In March 2022, the US Department of Energy Office of Basic Energy Sciences, in coordination with the DOE Technology Offices of Energy Efficiency and Renewable Energy, Fossil Energy and Carbon Management, and Advanced Research Projects Agency-Energy (ARPA-E), convened a roundtable on “Foundational Science for Carbon Dioxide Removal Technologies” to discuss the scientific and technical barriers for dilute carbon dioxide capture, conversion, and storage. 

Five priority research opportunities were identified to address these scientific and technical challenges and accelerate progress toward the realization of zero carbon emissions:

• Master interfacial processes of CO₂ transport and reactivity across multiple length and time scales
  • CO₂ molecules crossing gas-fluid-solid interfaces via coupled physical and chemical reactions underlie all CDR processes. The driving forces for CDR at interfaces (pH, gradients in reactive species) are diminished during operation, slowing capture kinetics, or worse, passivating surfaces of natural and synthetic materials. Incorporating a function that continuously regenerates reactivity could revolutionize efficacy of CDR media. Successful design and exploitation of next-generation CDR media that include regenerative capabilities require.

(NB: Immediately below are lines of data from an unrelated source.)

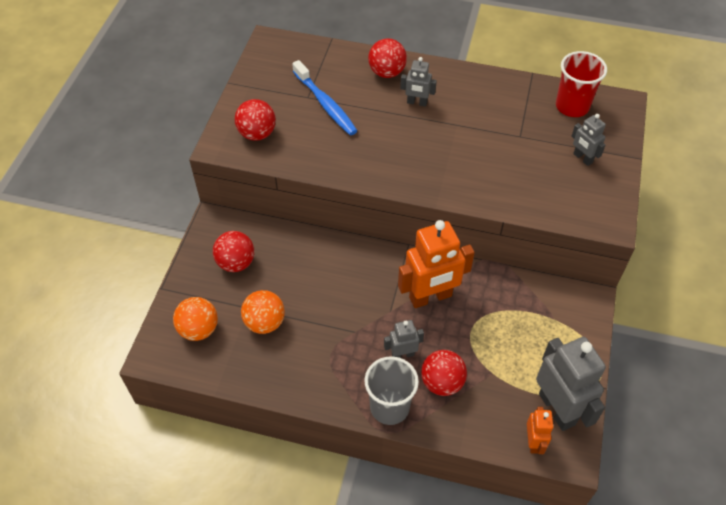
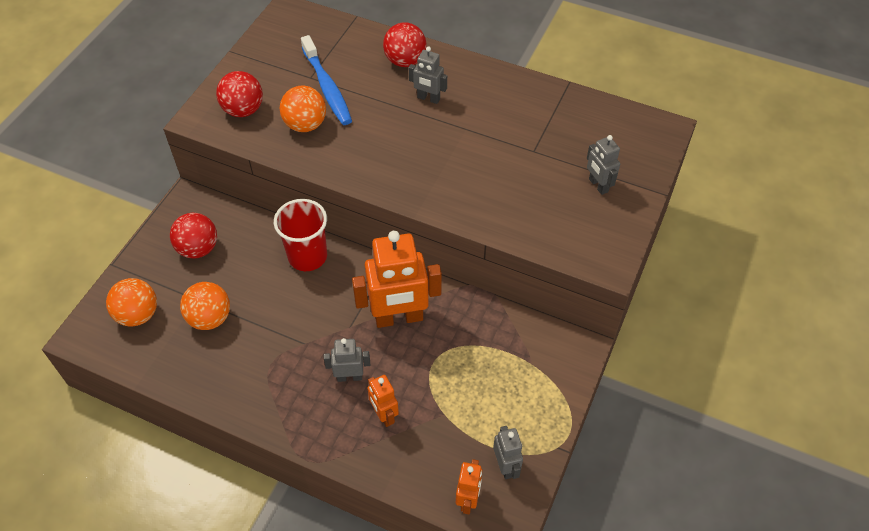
camera: 10 degrees right, 0 degrees up
grey cup [364,356,419,425] -> none
red ball [421,350,467,396] -> orange robot [368,375,399,427]
grey robot [536,337,606,431] -> grey robot [493,426,523,479], size x0.51
red cup [556,51,607,117] -> red cup moved to [274,199,327,271]
none -> orange ball [280,86,326,132]

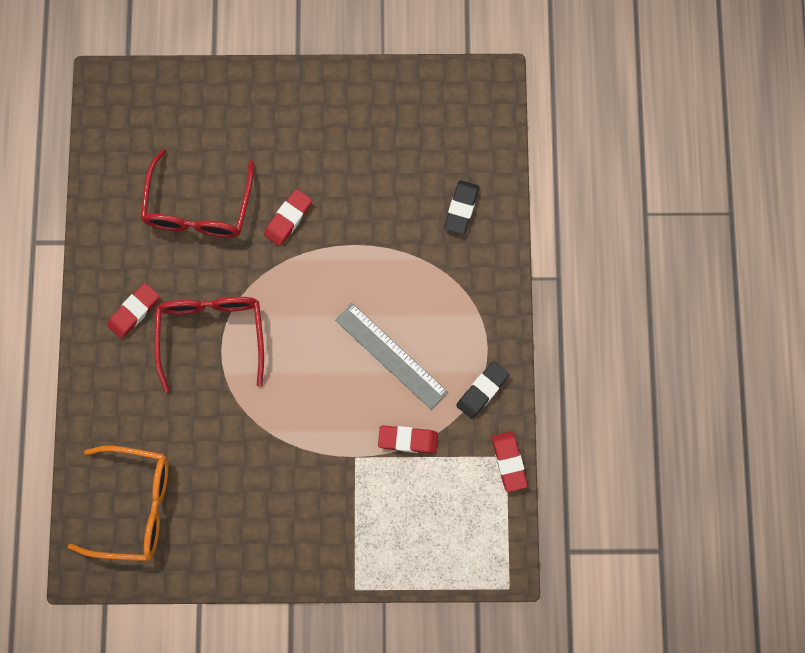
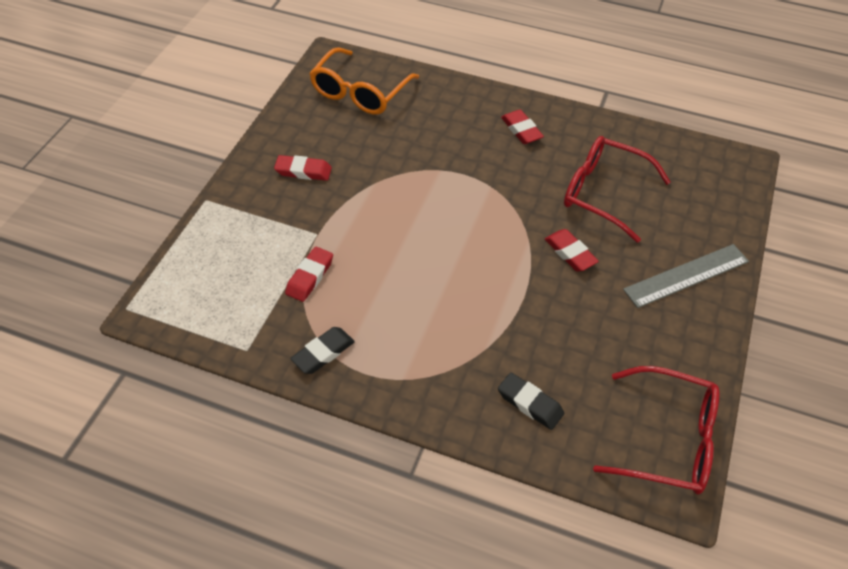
camera: 110 degrees right, 25 degrees down
red glasses [154,297,264,393] -> red glasses moved to [593,366,720,494]
grey ruler [335,303,448,410] -> grey ruler moved to [623,244,749,308]
black eraser [456,361,509,419] -> black eraser turned 75 degrees clockwise [290,327,355,374]
red eraser [492,432,528,492] -> red eraser moved to [274,155,332,181]

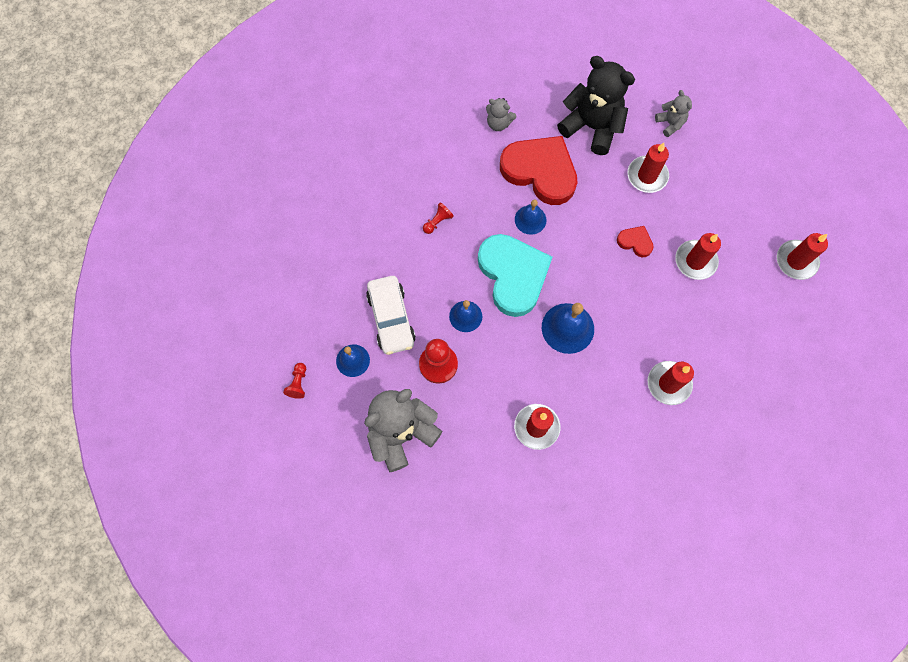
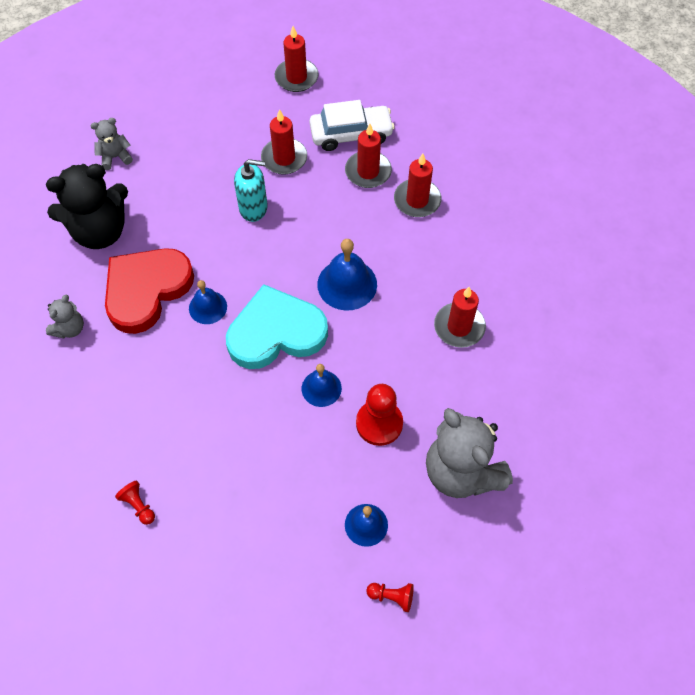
camera: 85 degrees left, 10 degrees down
white car [366,276,416,355] -> white car moved to [309,100,395,151]
red pawn [423,203,454,234] -> red pawn moved to [115,481,155,525]
black teddy bear [557,56,635,155] -> black teddy bear turned 150 degrees counterclockwise [46,164,128,249]
red heart [617,226,654,257] -> turquoise soap dispenser [234,159,268,222]
red candle [627,143,669,193] -> red candle moved to [345,124,392,188]

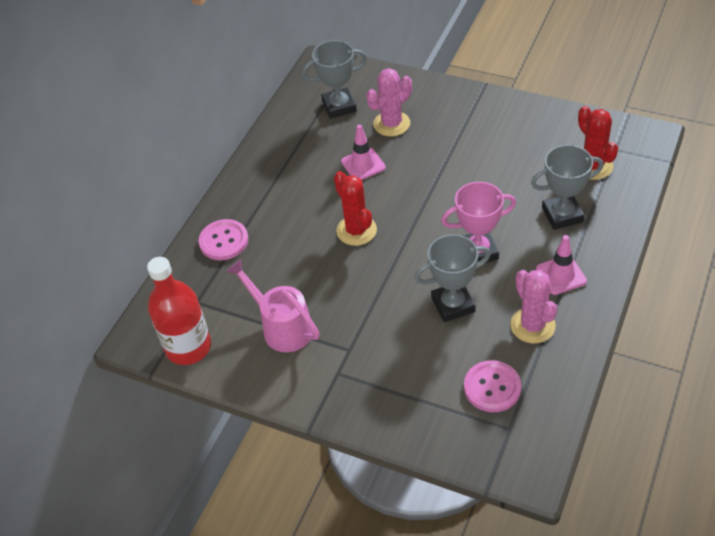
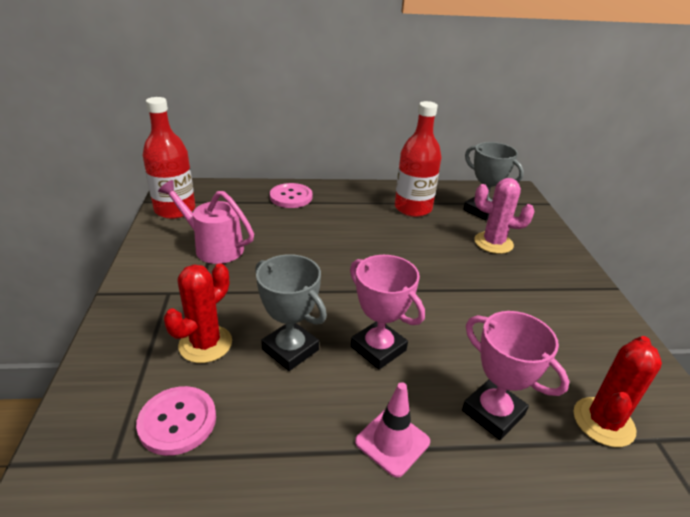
camera: 55 degrees right, 15 degrees down
pink watering can [226,259,320,352] -> pink watering can turned 75 degrees counterclockwise [158,180,254,264]
red cactus [334,171,377,246] -> red cactus moved to [164,263,232,363]
pink traffic cone [341,125,386,180] -> none
pink cactus [510,270,557,343] -> none
grey trophy [531,145,604,230] -> pink trophy [462,311,570,440]
none -> red bottle [395,101,442,217]

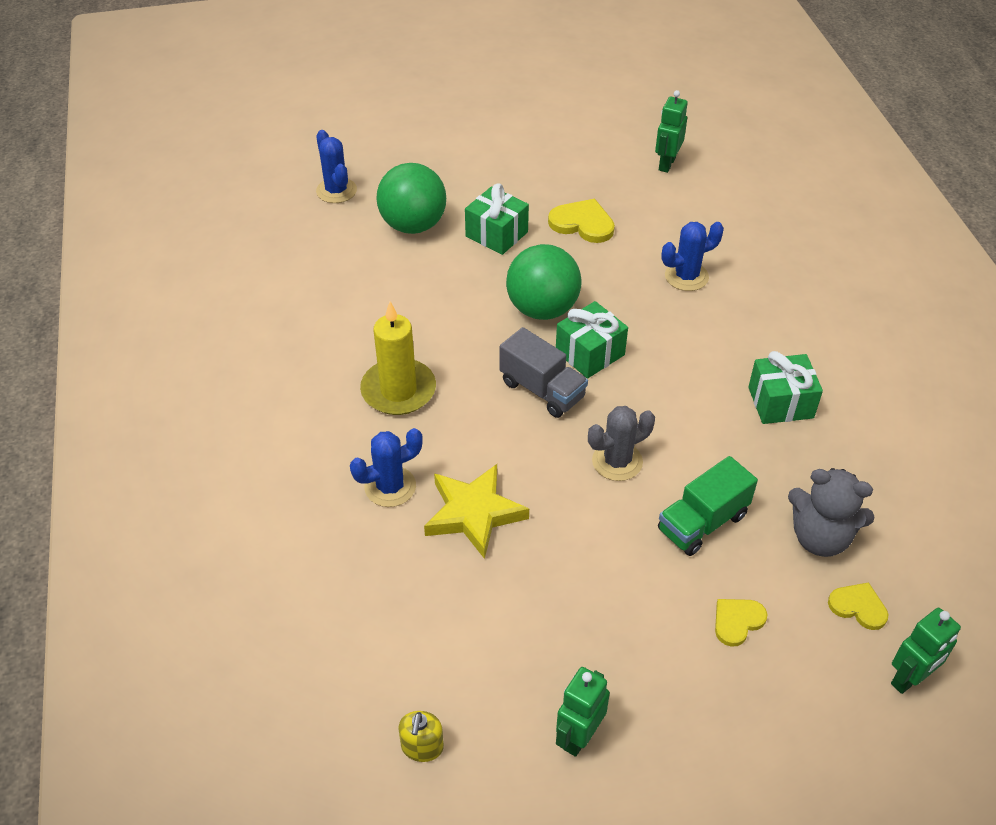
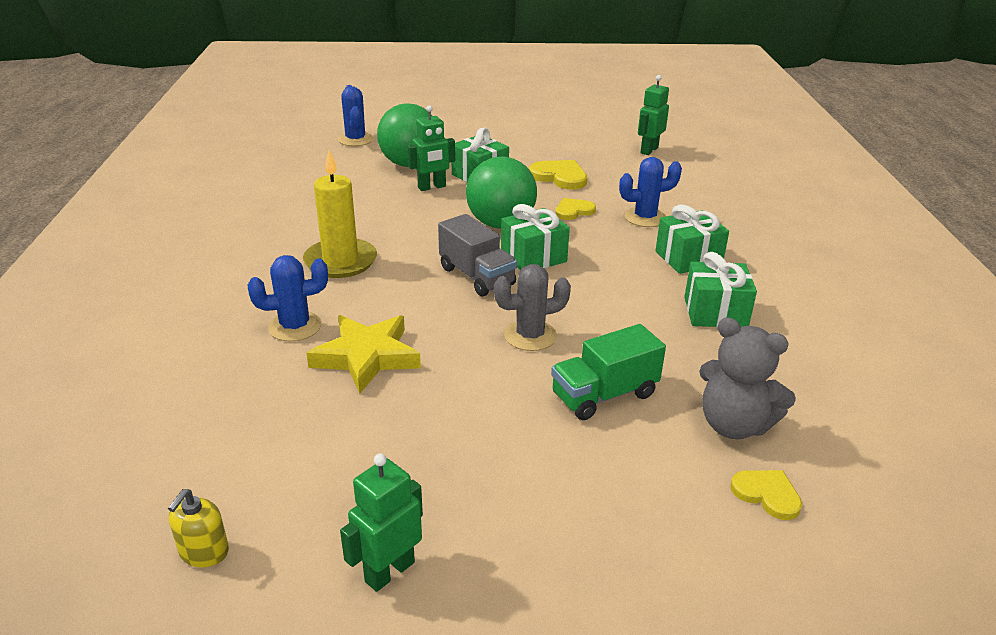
camera: 10 degrees right, 15 degrees down
yellow heart [715,599,768,647] -> yellow heart moved to [555,198,596,220]
green robot [891,608,961,694] -> green robot moved to [407,105,455,191]
none -> green gift [655,205,729,274]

• Create materials that simultaneously exhibit multiple properties for CO₂ capture and release or conversion
  • Creating new high-performance materials is a key to reducing the energy required for capturing CO₂ from dilute sources and for converting CO₂ into valuable products with net-negative emissions. In particular, understanding the degradation and restoration pathways that impact function is essential to extending the lifetime of materials.
• Discover unconventional pathways and materials for energy-efficient CO₂ capture, release, and conversion
  • CO₂ sorbents commonly utilize enthalpically driven processes for capture and are regenerated using thermal energy derived from fossil resources. With the rapid deployment of renewable energy, there is a unique opportunity to explore unconventional mechanisms for both processes, including electrochemical, electromagnetic, acoustic, entropic, and other alternatives, that can enable selective, energy-efficient capture and regeneration.
• Control multiphase interactions required for CO₂ conversion into molecules, minerals, and materials
  • What are the key multiphase interfacial structures, chemistries, and phenomena that control kinetics and mechanisms of CO₂ transformation into minerals and materials?
• Achieve predictive understanding of coupled processes in complex subsurface geologic systems for secure carbon storage
  • ​​Subsurface geologic sequestration must store CO₂ for thousands of years in complex kilometer-scale formations that vary in lithology, groundwater chemistry, and structure. CO₂ storage will cause changes to the reservoirs that are currently not predictable; understanding the processes relevant to prediction of their long-term evolution requires data that capture this complexity.